- _Task_
From the entries below, copy every line where the string "request" appears.

- _The data_
- Opening Delimiter -

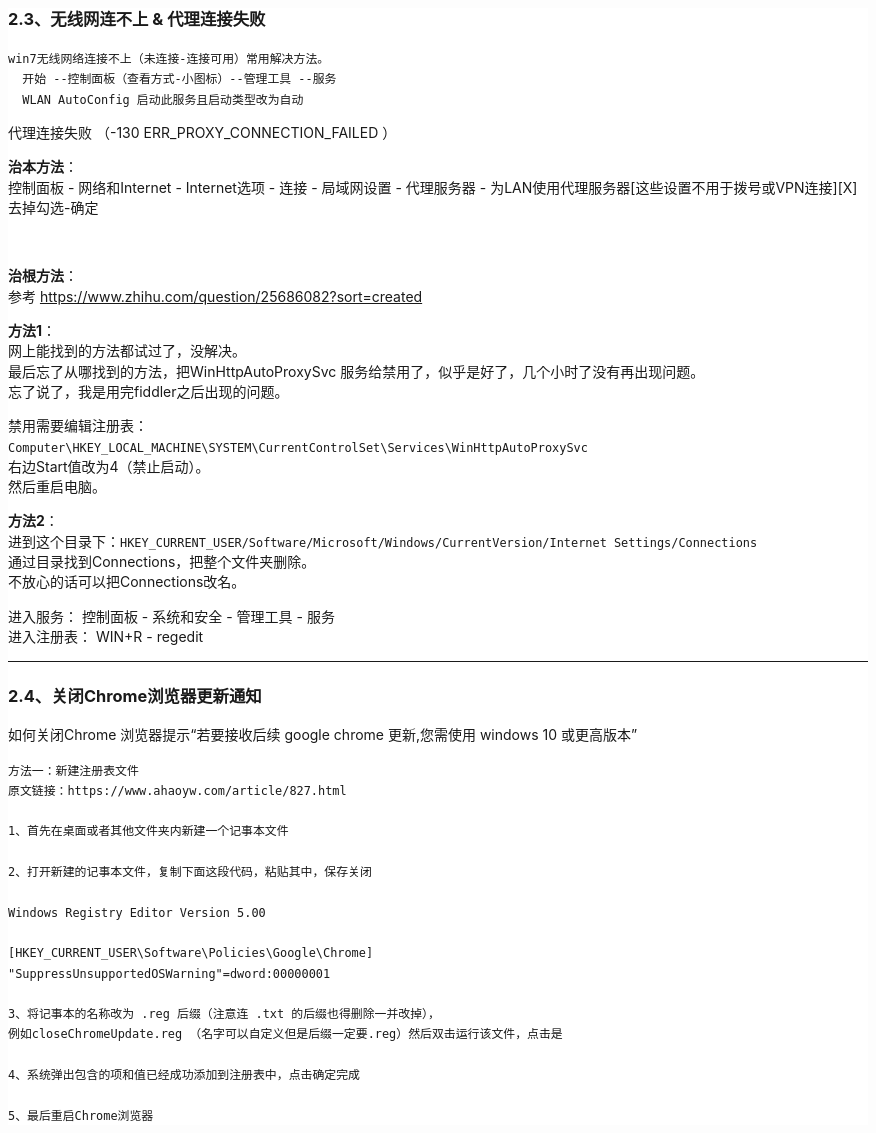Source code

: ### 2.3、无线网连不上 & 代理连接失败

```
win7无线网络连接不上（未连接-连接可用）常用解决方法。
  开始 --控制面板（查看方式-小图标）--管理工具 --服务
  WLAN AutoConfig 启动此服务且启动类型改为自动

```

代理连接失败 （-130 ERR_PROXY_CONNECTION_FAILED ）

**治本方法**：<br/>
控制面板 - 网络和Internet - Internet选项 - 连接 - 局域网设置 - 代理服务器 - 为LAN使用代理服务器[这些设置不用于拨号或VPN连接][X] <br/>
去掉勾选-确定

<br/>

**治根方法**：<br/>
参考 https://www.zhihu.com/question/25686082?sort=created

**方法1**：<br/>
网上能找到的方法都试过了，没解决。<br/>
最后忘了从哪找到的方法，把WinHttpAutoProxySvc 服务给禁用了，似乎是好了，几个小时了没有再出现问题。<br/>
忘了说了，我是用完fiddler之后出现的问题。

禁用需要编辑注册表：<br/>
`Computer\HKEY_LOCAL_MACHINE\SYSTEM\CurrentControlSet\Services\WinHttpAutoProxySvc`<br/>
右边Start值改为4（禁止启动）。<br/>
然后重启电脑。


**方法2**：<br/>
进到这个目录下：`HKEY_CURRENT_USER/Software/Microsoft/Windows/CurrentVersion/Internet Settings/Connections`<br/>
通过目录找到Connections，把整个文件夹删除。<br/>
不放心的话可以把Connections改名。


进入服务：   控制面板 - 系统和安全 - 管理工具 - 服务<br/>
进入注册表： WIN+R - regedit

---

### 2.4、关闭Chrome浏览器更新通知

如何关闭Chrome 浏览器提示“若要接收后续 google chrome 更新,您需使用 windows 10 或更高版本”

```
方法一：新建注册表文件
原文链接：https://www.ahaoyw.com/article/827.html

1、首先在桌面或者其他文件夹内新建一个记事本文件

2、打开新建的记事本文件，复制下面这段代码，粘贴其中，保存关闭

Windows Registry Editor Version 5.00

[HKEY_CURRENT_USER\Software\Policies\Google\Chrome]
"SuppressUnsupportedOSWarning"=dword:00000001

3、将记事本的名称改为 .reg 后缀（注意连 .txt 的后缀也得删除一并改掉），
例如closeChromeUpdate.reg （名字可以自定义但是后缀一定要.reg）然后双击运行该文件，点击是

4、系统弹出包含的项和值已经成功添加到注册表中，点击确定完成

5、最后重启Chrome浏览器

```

- Closing Delimiter -
- Opening Delimiter -

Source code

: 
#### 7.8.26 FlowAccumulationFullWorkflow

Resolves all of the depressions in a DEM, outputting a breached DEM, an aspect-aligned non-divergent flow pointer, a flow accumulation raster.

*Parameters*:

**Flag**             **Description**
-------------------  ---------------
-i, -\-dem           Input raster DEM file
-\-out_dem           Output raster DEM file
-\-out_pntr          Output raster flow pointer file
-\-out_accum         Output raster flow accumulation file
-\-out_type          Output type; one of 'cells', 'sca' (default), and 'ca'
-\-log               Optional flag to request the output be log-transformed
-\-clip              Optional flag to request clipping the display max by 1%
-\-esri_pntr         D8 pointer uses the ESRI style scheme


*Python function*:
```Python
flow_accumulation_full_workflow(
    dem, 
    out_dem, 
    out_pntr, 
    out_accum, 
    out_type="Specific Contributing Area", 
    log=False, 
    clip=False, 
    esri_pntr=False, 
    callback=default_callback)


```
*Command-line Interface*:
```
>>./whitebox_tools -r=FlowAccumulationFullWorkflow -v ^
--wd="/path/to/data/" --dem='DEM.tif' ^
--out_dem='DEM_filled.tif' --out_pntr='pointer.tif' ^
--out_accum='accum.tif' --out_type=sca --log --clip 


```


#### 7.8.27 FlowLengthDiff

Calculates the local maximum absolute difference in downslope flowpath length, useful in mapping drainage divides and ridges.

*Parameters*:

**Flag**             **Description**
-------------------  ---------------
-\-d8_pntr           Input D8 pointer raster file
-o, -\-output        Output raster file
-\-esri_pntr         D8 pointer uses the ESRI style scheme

- Closing Delimiter -

- _The completed task_
-\-log               Optional flag to request the output be log-transformed
-\-clip              Optional flag to request clipping the display max by 1%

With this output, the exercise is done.